Thin film deposition, vacuum furnace and semiconductor applications utilize SHI’s Cryopumps and select Cryocoolers.
The number of technologies that make up the “High Technology” sector and utilize thin film deposition are enormous in number:
- Flat panel displays include televisions, computer screens, tablets, laptops, smart phones or any device requiring a high resolution display. Picture tubes are in our distant memory as we have seen televisions evolve. LCD continues to remain the dominant technology in the market, while up and coming technologies include OLED, as well as next gen QD-OLED, QNED, and MicroLED.
- Solar energy is a dream of many wishing to see the status quo migrate to more energy independence, with less impact on the environment. Advances in thin film technology allow for more efficient production of the solar cells, ultimately leading to a more robust energy converting source.
- General coating applications are used in the creation of many common products that are coated under vacuum, including sunglasses, automobile parts, glass and many more.
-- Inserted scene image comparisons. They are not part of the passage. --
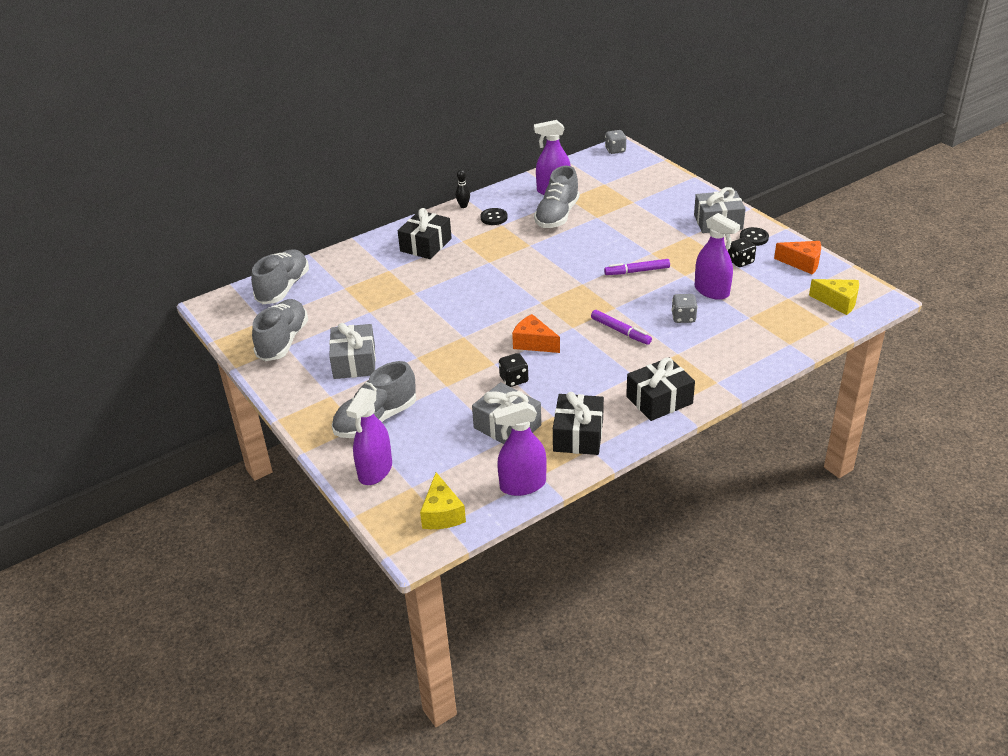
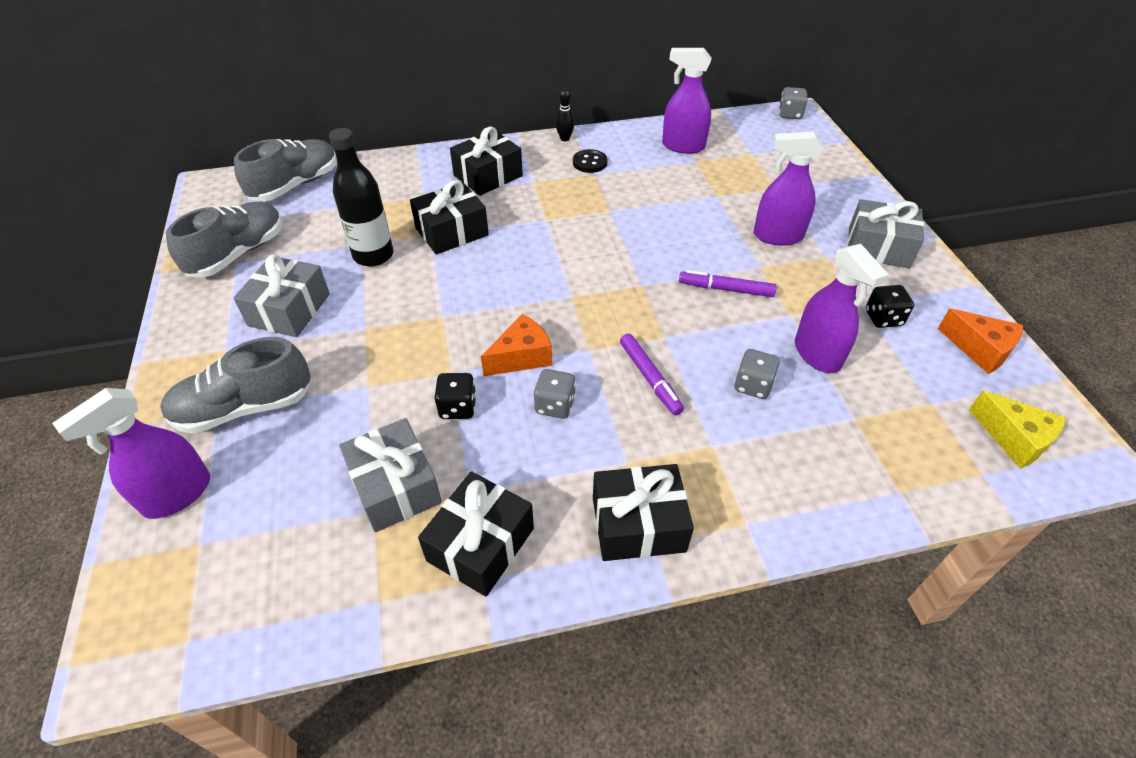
camera: 20 degrees right, 10 degrees up
yellow cheese [420,472,466,529] -> none
purple spray bottle [493,401,547,496] -> purple spray bottle moved to [753,132,824,246]
orange cheese [512,314,560,353] -> orange cheese turned 90 degrees clockwise [481,314,552,376]
grey shoe [534,166,579,228] -> none
black button [740,227,769,246] -> none
none -> black bottle [329,128,393,266]
none -> black gift [410,180,489,254]
none -> grey dice [534,369,576,419]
Many of these high technology products are manufactured using some level of high vacuum, which typically requires cryopumps, water traps or cryocoolers to improve the quality of the end product. Cryopump systems trap contaminates from the chamber, ensuring a high level of purity before proceeding with the process steps. Without this critical step, high purity levels would not be achievable otherwise, and many technologies used today would not be possible.
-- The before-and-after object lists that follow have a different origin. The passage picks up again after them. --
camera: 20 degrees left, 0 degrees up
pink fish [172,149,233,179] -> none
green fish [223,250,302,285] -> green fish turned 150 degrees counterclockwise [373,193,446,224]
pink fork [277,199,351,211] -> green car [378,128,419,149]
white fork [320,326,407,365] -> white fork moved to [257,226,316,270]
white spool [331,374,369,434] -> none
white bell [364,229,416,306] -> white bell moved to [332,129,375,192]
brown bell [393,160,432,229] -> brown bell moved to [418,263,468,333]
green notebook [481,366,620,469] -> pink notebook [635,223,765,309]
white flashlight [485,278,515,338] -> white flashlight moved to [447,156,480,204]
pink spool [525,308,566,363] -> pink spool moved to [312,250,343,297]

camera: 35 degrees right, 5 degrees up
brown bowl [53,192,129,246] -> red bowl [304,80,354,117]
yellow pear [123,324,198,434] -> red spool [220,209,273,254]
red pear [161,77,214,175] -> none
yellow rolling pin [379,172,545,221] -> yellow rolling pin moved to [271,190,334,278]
The sealed chamber of a vacuum furnace utilizes vacuum pumps to remove air and gas from the chamber, making SHI cryopumps perfect for this application. With the addition of heaters, product inside can be processed in a vacuum environment at temperatures up to 3000 °C (5432 °F). Cryopumps can be shielded from the heat source and used in any orientation to trap contaminates from the chamber. Applications that benefit from the high consistency and low contamination offered include:
- Annealing
- Brazing
- Sintering
- Heat treatment
Semiconductor devices include transistors, MEMS, memory (DRAM, flash memory), wafer level packaging (WLP), interconnects and patterning. These devices are manufactured using a variety of process steps, many of which require either high vacuum or low temperature, both core competences of the SHI Cryogenics Group.
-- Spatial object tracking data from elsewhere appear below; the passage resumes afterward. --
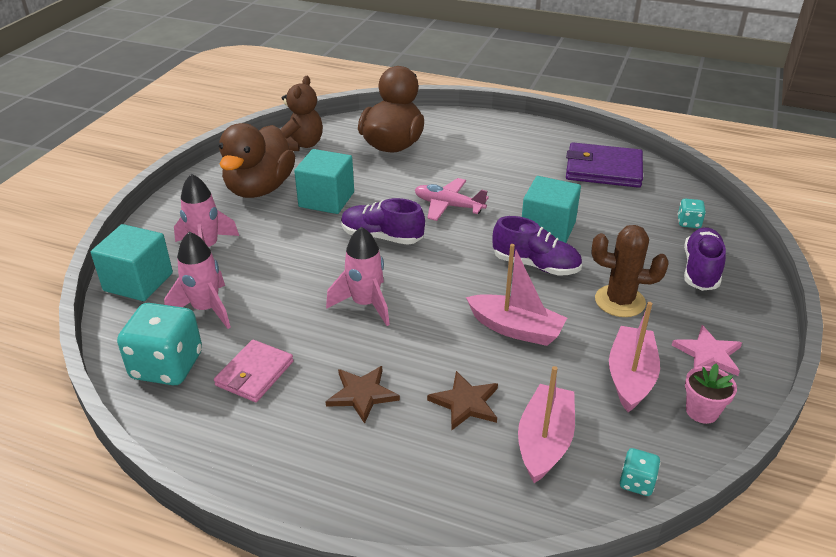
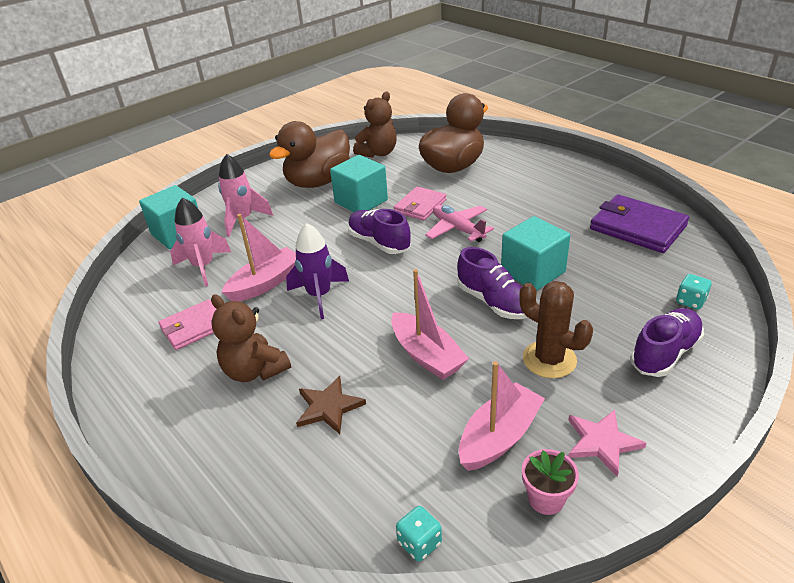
camera: 30 degrees right, 0 degrees up
turquoise dice [117,303,202,385] -> none
brown star [325,366,400,424] -> brown teddy bear [211,294,291,382]
pink rocket [326,227,390,326] -> purple rocket [286,223,349,319]
pink boat [518,366,575,483] -> pink boat moved to [222,214,296,302]
none -> pink wallet [394,186,446,221]

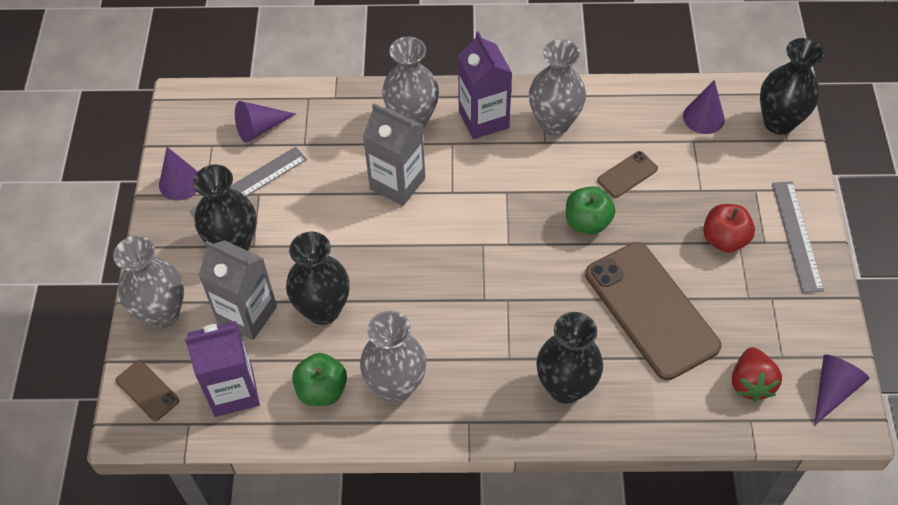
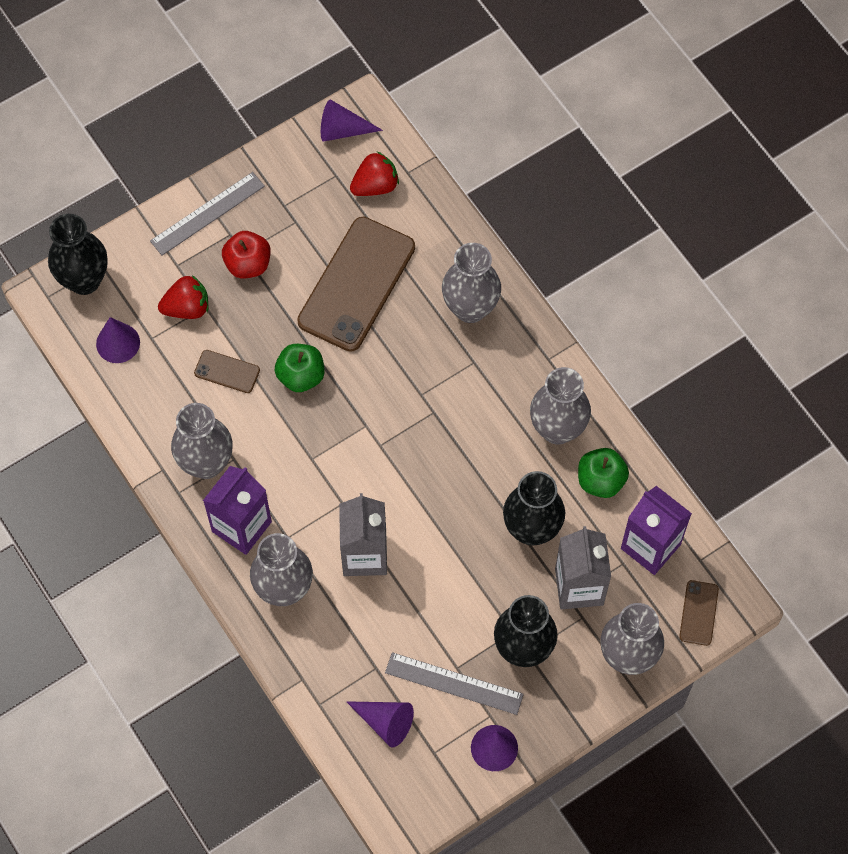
camera: 125 degrees left, 10 degrees up
black vase [536,312,603,404] -> grey vase [442,243,501,323]
none -> red strawberry [158,275,208,319]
Consumer applications of semiconductor technology include:
- Smart phones and tablets (including the accelerometers and gyroscopes built within)
- Televisions, Blu-ray players and video game consoles
- Computers, memory cards and USB flash drives
- Automobile navigation and airbag sensors, medical and communications devices, industrial robotics and many more
Molecular Beam Epitaxy
Molecular Beam Epitaxy (MBE) is an advanced thin-film deposition system widely used in the manufacture of semiconductor devices. With the help of SHI cryopumps, ultra-high vacuum chambers create a clean, dust-free environment for the growth of crystals used in this process.
Chemical Vapor Deposition (CVD)
In this coating process, a substrate (usually a wafer) is exposed to a gaseous mixture, producing a thin film layer. Since many semiconductor manufacturing processes utilize CVD, most modern electronics would not exist without this technology.
Ion Implantation
Ion implantation is a low-temperature surface treatment process essential to manufacturing semiconductor wafers and other integrated circuits. During this process, an ion beam penetrates the surface of a wafer, injecting critical dopants, or impurities, that modify its electrical conductivity.
Physical Vapor Deposition (PVD)
Like CVD, PVD is a vacuum-coating process that produces a thin film layer on a wafer or other substrate. Each atom in the layer is deposited by condensation from the vapor phase to the solid phase. Sputtering and evaporation are two of the most common PVD processes performed in semiconductor fabs.
MCZ
Magnetic-field-applied Czochralski (MCZ) is a method used in the manufacture of single crystal silicon for large-scale integration (LSI). Manufacturers of superconducting magnets for MCZ utilize cryocoolers to cool the superconducting magnets, creating a magnetic field that is applied to melted silicon to control the crystal growth. SHI’s 4K Cryocoolers are ideal for MCZ applications, replacing the much more expensive and diminishing commodity of liquid helium.